### ЗАДАНИЕ A
Верните дословно фрагмент отрывка о письме в посольство Дании, начиная со слов «Вне себя от» и продолжая до слов «передают нам привет.».
### ЗАДАНИЕ B
Допишите следующую часть отрывка о письме в посольство Дании, начав сразу после его последнего предложения.

Естественно, мне очень хотелось узнать, как в посольстве Дании отреагируют на мое письмо. Я понимала, что для них оно — как послание из космоса. Они не знали человека, который им написал, не знали, в каких условиях живет отправитель, и как поддерживать с ним контакт. Я представляла, какое удивление вызовет мое письмо в посольстве, какие мысли и предположения будут у датских дипломатов. В то же время я почти не сомневалась, что они сделают все возможное, чтобы связаться с нами и попытаться помочь нам при условии, что письмо дойдет до них.
Я до сих пор понятия не имею о том, как оно попало в посольство Дании в Москве. Только много лет спустя узнала, что оно попало туда через полтора месяца.
В середине октября в дверь постучал почтальон. И уже по конверту, который он вытащил из своей сумки, стало ясно: письмо пришло не из советской организации. Его отправителем было посольство Дании в Москве.
Вне себя от возбуждения, трясущимися руками я вскрыла конверт. Короткое сообщение, напечатанное на очень хорошей бумаге и подписанное г-ном Доссингом, поверенным в делах Дании в СССР. Он сообщал, что связался с моими родственниками в Копенгагене. Все они живы, здоровы и передают нам привет.
Меня охватила неописуемая радость. Какое счастье, что я, наконец, узнала, что мои любимые живы и здоровы! И в то же время совершенно была ошеломлена мыслью, что установлен контакт с датскими властями и что отсюда мы можем теперь писать им и со временем сможем обратиться с просьбой о получении въездных виз в Данию. Но это было только начало. Мы слабо понимали, сколько лет еще должно пройти, и какие трудности нам предстоит преодолеть, пока наша надежда не станет реальностью.
Прошло много времени, прежде чем я получила еще одно письмо из посольства Дании. Еще больше времени прошло, пока, наконец, наладилась регулярная переписка с моими родственниками в Копенгагене. И тем не менее, самое главное, удалось сделать. Связь была установлена. Родные люди «из нашей части мира» узнали, где мы и что с нами случилось.
Моя беременность протекала без осложнений. Я не делала гимнастику и даже не ходила к врачу. Я полностью положилась на себя, и у меня неплохо получалось.

### ФРАГМЕНТЫ ЗАПИСЕЙ

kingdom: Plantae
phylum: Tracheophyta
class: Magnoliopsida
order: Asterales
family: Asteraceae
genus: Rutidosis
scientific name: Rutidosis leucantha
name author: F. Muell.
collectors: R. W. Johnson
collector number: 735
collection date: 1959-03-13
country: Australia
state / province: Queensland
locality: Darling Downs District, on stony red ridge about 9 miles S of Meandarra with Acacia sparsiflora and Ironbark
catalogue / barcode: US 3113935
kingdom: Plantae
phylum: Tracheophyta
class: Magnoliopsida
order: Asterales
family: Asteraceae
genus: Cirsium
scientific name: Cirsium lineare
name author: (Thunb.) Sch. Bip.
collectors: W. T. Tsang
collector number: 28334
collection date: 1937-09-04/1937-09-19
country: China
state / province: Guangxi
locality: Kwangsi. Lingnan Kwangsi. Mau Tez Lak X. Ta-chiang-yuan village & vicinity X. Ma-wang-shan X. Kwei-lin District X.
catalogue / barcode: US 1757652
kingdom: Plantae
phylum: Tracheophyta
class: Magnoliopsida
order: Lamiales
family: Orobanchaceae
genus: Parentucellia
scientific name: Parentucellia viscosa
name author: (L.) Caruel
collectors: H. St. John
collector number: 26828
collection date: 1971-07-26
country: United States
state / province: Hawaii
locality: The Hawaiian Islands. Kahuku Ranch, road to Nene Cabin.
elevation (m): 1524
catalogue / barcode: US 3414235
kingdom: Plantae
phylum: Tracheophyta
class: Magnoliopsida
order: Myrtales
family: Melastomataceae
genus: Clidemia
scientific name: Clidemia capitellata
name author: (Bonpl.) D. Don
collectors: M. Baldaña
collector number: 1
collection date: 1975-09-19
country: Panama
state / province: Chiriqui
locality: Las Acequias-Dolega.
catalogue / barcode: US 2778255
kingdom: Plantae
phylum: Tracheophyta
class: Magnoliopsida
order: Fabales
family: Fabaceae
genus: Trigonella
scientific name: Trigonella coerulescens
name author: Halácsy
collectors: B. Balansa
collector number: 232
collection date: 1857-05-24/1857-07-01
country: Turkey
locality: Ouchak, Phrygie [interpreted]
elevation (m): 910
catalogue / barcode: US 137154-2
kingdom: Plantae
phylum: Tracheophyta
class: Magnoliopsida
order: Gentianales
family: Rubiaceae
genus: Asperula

### ОТВЕТ A
Вне себя от возбуждения, трясущимися руками я вскрыла конверт. Короткое сообщение, напечатанное на очень хорошей бумаге и подписанное г-ном Доссингом, поверенным в делах Дании в СССР. Он сообщал, что связался с моими родственниками в Копенгагене. Все они живы, здоровы и передают нам привет.

### ОТВЕТ B
Проблема была с детским бельем: в Покровских магазинах для новорожденных никакой одежды не продавали. Но, к счастью, у меня кое-что осталось из одежды Гарриетты, и я сумела что-то сшить и связать за девять месяцев беременности. Кроме того, для каждого новорожденного государство выделяло по восемь метров белой фланели. Говорили, что это личный подарок от самого Сталина. Так что к Новому году я приготовила достаточно много детской одежды, чтобы по советским стандартам мой ребенок был хорошо одет.
Я продолжала работать в яслях: хотелось прибавить больше дней к послеродовому отпуску. По трудовому законодательству Союза ССР, дородовый и послеродовой отпуск — семьдесят два дня.
Незадолго до того, как должны были появиться на свет наши детки, мы с Александрой Сергеевной попросили врача осмотреть нас. Наш врач, Нина Ивановна, полная, средних лет женщина, была очень добрая и внимательная. Между прочим, она у нас покупала кое-какие вещички. Как и сегодня, так и тогда русские приходили в полный восторг от какой-нибудь западной вещи, и Нина Ивановна купила у меня несколько юбок и платьев.
Осмотрев нас, она сказала, что мы разрешимся через неделю: у Александры Сергеевны будет девочка, а у меня — мальчик.
Меньше чем через неделю, в субботу вечером 11 января у Александры Сергеевны начались схватки, и муж сразу увез ее в больницу на санях, запряженных лошадью.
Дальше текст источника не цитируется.